Monday, August 08, 2005

Review - Dear Wendy

Dear Wendy opens with a teenage boy writing a letter to the Wendy of the title. From the longing, mournful tone of his voiceover we assume that Wendy is a girl he loved, a girl who broke his heart, and that Dear Wendy will be a rites-of-passage tale of teenage love. In a way, the film is a kind of love story - taking us from the first meeting and the early excitement of the romance to the betrayal and painful parting - but it takes on an extra dimension when you realise that Wendy isn’t actually a girl at all. Jean Luc-Godard once claimed that all you needed to make a movie was a girl and a gun, in Dear Wendy the girl is the gun.

Scripted by cinema’s chief provocateur Lars von Trier and directed by his fellow Dogme95 founder Thomas Vinterberg, Dear Wendy is another of von Trier’s scathing attacks on American values. This time his gaze has focused on the USA’s right to bear arms and von Trier builds a story about a group of teenagers who are emboldened and have their personalities defined by their obsession with guns.
The story follows Dick (Jamie Bell), a sensitive, lonely teenager living in a dead-end American mining town. Rebelling against his father’s wishes that he should forge a career in the pits, Dick (instead of turning to ballet) takes a position as a supermarket shelf-stacker. His co-worker Stevie (Mark Webber) initially appears uncommunicative and surly, but the pair find a common interest when Dick reveals the small silver pistol he likes to carry around. Stevie is a gun enthusiast, who has named his own wartime weapon ‘Bad Steel’, and he decides to open Dick’s eyes to the fun there is to be had from carrying a gun. Dick has never fired his pistol (he’s a pacifist) but soon the pair are down in the mines enjoying a bit of target practice before spending many hours discussing everything and anything on the subject of guns.

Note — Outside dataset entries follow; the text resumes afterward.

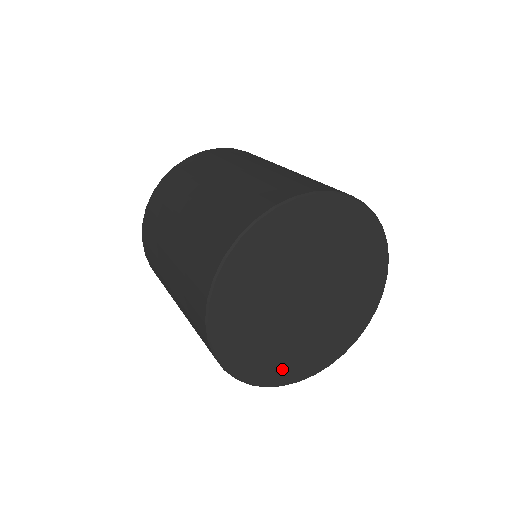
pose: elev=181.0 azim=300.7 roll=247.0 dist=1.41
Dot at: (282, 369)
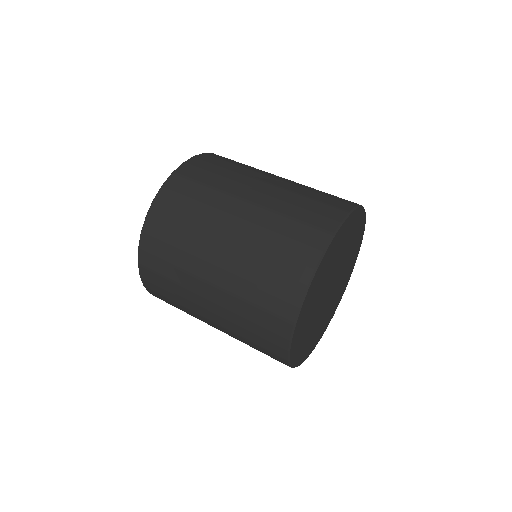
Dot at: (307, 349)
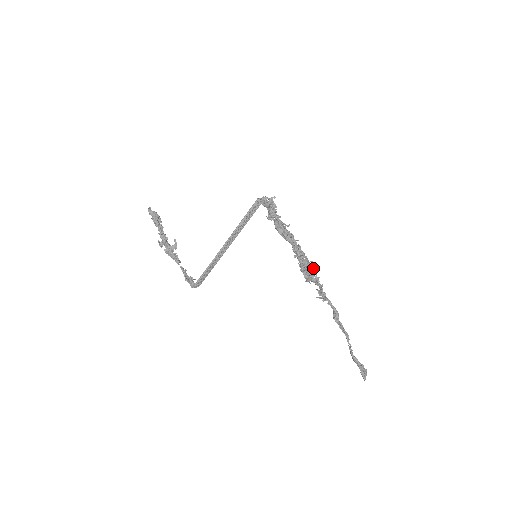
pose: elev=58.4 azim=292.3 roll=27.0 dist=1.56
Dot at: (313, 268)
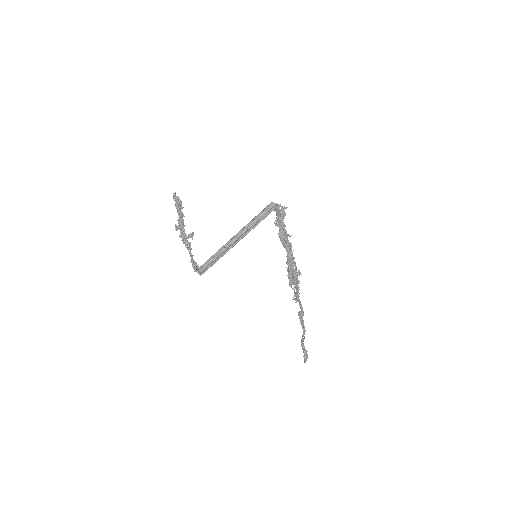
Dot at: occluded
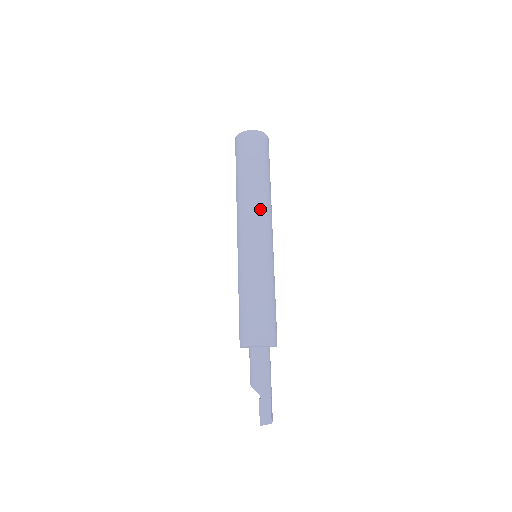
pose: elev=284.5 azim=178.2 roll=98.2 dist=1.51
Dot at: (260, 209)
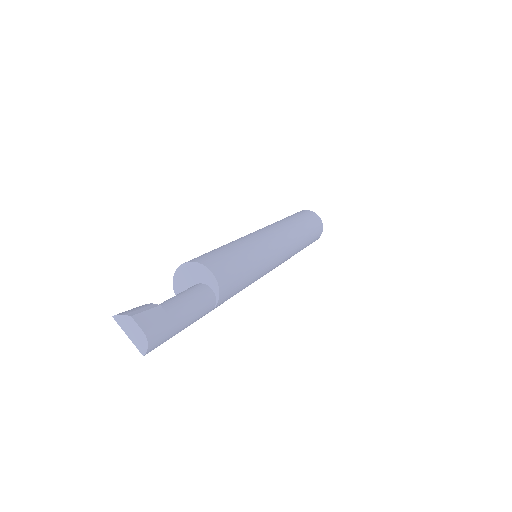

A firm friendship is formed, and both boys appear more confident as if simply carrying their ‘partner’ added a couple of inches to their stature. Their new found sense of self-worth encourages Dick to offer the same escape route to other teens in their situation, and he invites Susan (Alison Pill), Huey (Chris Owen) and Freddie (Michael Angarano) to get in on the act. Between them the kids form The Dandies, a group who devote their time to celebrating their weapons and forming a strong bond between themselves and their guns. The Dandies respect the power of their firearms though, swearing that they will never be brandished against another person.

Vinterberg captures the group’s developing togetherness and the formation of their new identity with real flair, delivering a stylish and entertaining opening half. Assisted by Anthony Dod Mantle’s cinematography, which gives everything a bright, dreamlike sheen, and the eclectic soundtrack; Vinterberg skilfully portrays the youths growing devotion to their weapons, which they treat almost like sexual partners, and builds up nicely to the point where it all inevitably turns sour for The Dandies. Unfortunately, it’s here that it starts to turn a little sour for Vinterberg too.

The first sign of trouble for the group occurs when the local sheriff (Bill Pullman) asks Dick to watch over a local boy who has just got out of jail. Sebastian (Danso Gordon) is uneasy with the rituals of The Dandies at first but Susan is instantly attracted to him and he wins over the others with a gift of some guns. But the when he fires Wendy, with an ease and accuracy that sickens Dick, the relationship between Dick and his weapon is damaged irrevocably. However, an even bigger crisis is about to hit The Dandies.

A good deed going awry is the catalyst for the carnage that occurs in the final third. Unfortunately, the nature of this twist is so ludicrous, and the fallout from it so unrealistic, that all sense seems to suddenly fly out of the picture. Dear Wendy suddenly lurches into a different kind of movie, one Vinterberg seems much less sure with, and for some time the film stalls and stutters as Vinterberg tries to manipulate events leading up to the climax. He stages an effective, Peckinpah-style shootout to end the film but it’s hard to see exactly how we reached that point and why. The film seems to fluff whatever messages it’s sending out, touching on any number of gun-related issues without ever exploring them in real depth, and despite the exciting climax I was left feeling fairly deflated and frustrated by Dear Wendy.

The young cast are fine throughout, with Jamie Bell giving yet another hugely impressive display, and Vinterberg keeps the film engaging while never really letting it catch fire, in the way von Trier would likely have done. The shadow of Lars von Trier hovers everywhere over this film and Vinterberg clearly struggles to do justice to his screenplay while still crafting a film that he can claim as his own. After the amazing Festen, it’s hard to know what to make of Vinterberg seven years and two films down the road. He still has a lot of unrealised potential but, while his films have become bigger and more ambitious, he seems to have regressed in terms of basic storytelling and still hasn’t developed a defining filmmaking personality of his own. Working with his mentor von Trier again, on such a potentially explosive issue as the United States’ fixation with guns, must have seemed like a great opportunity to get his career back on track after the dire It’s All About Love. Unfortunately, much of Dear Wendy finds both the director and screenwriter firing blanks.